Drupal updates can be very different. Some of them -- easy patches that you just roll out and forget. Some of them -- break your site. Tricky part is you never know how updates will behave on your site until you actually tried them out.
This is why it is very tricky to give estimates to clients how long it is going to take. They usually do not appreciate answer 1 to 20 hours depending on some random facts.
In this way rolling out updates got delayed and delayed. And then we get to situations after half a year or a year that we know for sure site will be broken after updates. And now hero time begins.
Would it be nice if site would tell you not only the fact that it needs updates but also if it is going to break or not after rolling them out.

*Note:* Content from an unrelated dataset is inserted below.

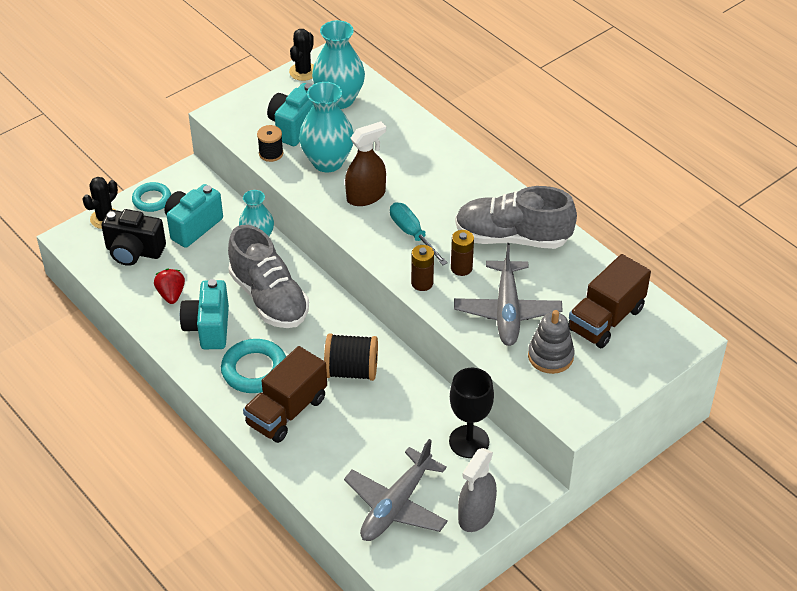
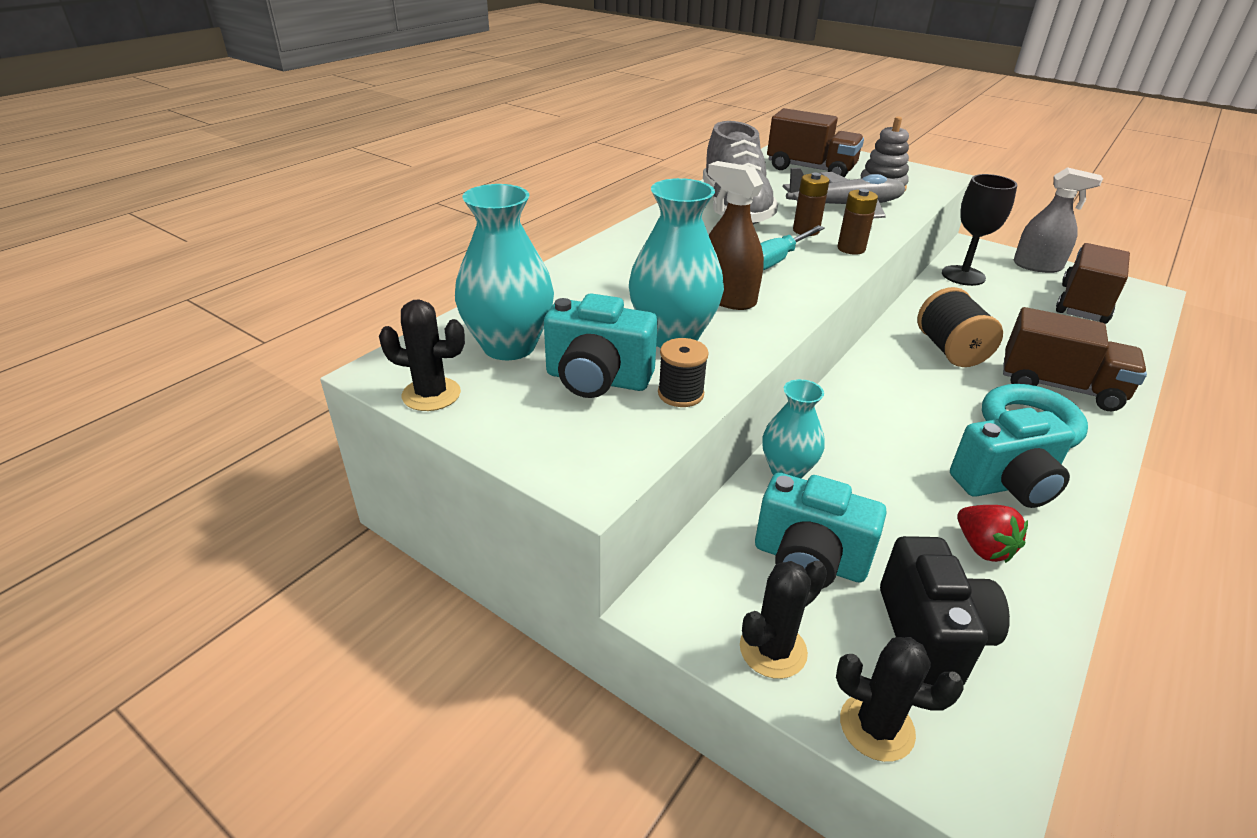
camera: 105 degrees left, 10 degrees down
(152, 200) = (773, 650): turquoise ring -> black cactus
(171, 294) = (983, 548): red strawberry -> red strawberry turned 90 degrees counterclockwise
(269, 298) = (897, 435): grey shoe -> none
(396, 505) = (1083, 304): grey plane -> brown truck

Nowadays, thanks to Pantheon's multidev, it is technically possible to automate checking how your updates will behave on the site.

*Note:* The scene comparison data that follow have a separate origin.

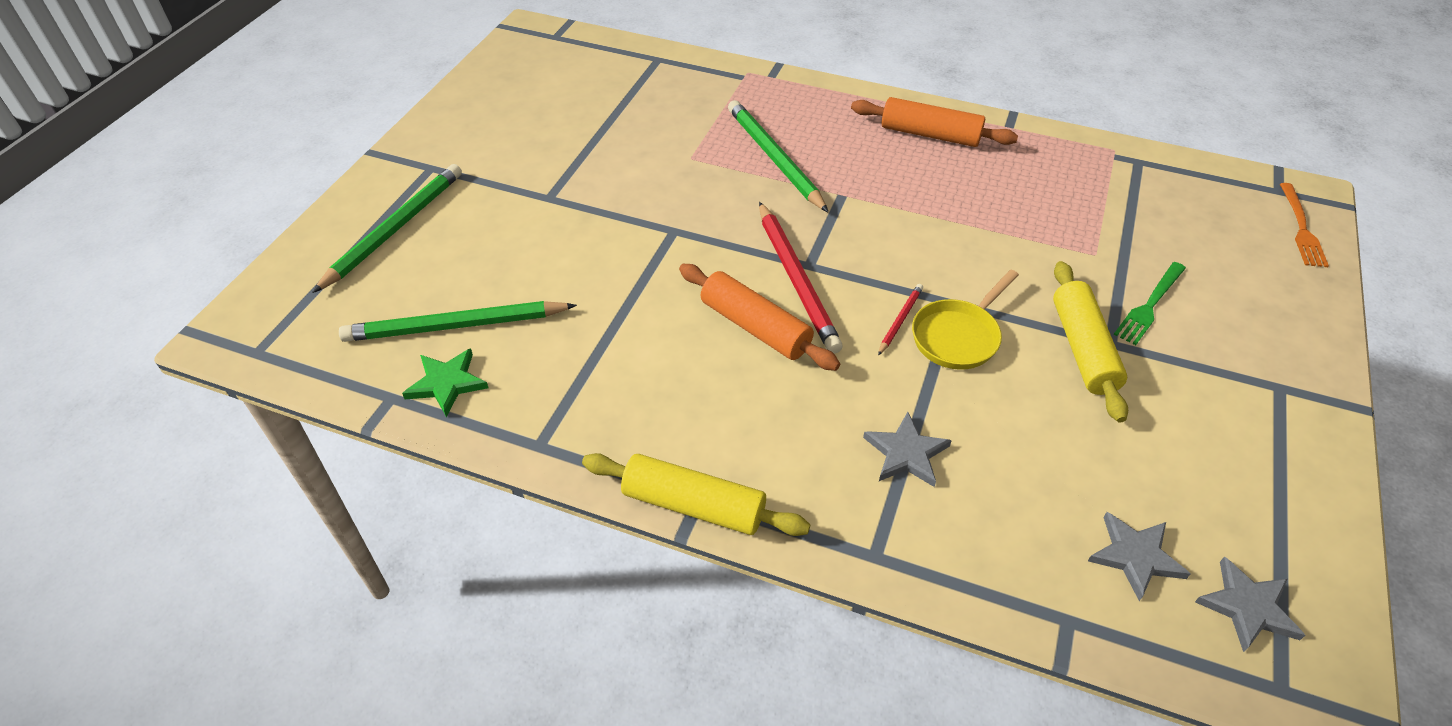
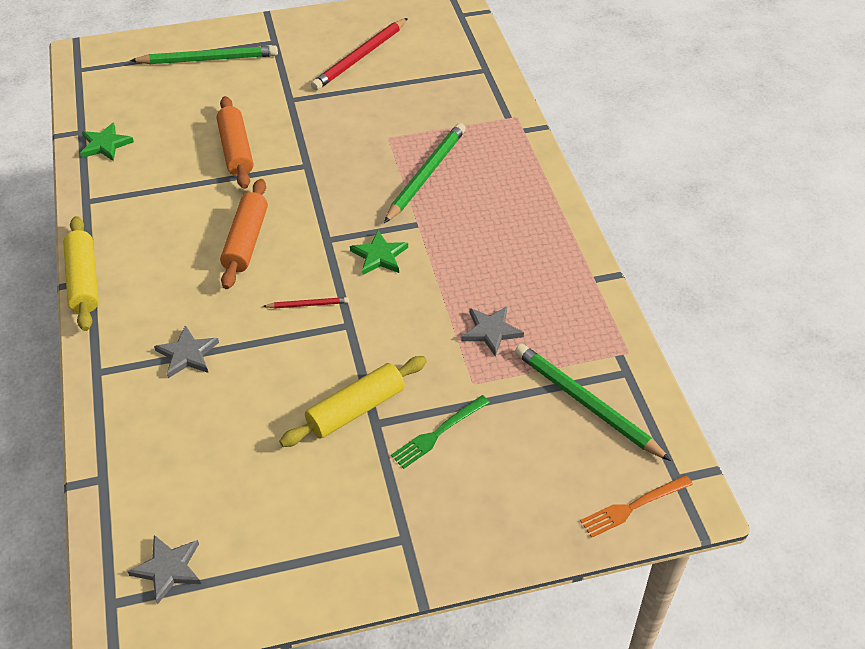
camera: 55 degrees right, 0 degrees up
(456, 326) = (150, 124): green pencil -> green pencil (587, 403)
(796, 279) = (307, 239): red pencil -> red pencil (360, 57)
(868, 239) = (379, 256): none -> green star
(930, 135) = (536, 239): orange rolling pin -> orange rolling pin (236, 150)
(958, 336) = (315, 339): yellow pan -> none
(1135, 556) = (175, 497): grey star -> grey star (491, 331)
(1149, 305) = (438, 433): green fork -> green fork turned 45 degrees counterclockwise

Main idea is to regularly check updates (using drush command) then if updates are found create a separate environment and roll updates there. Afterward to ensure that they didn't break the site (at least visually) we could run some visual regression testing. So in result we have way more predictable answer about "how much efforts it will take to roll updates out".
Here is a full article tutorial about how to set it up http://docs.diffy.website/tutorials/put-your-sites-updates-on-autopilot-with-pantheon-multidev-and-visual-testing.
For sure fixing smaller updates is much easier than fixing big break after year of delays.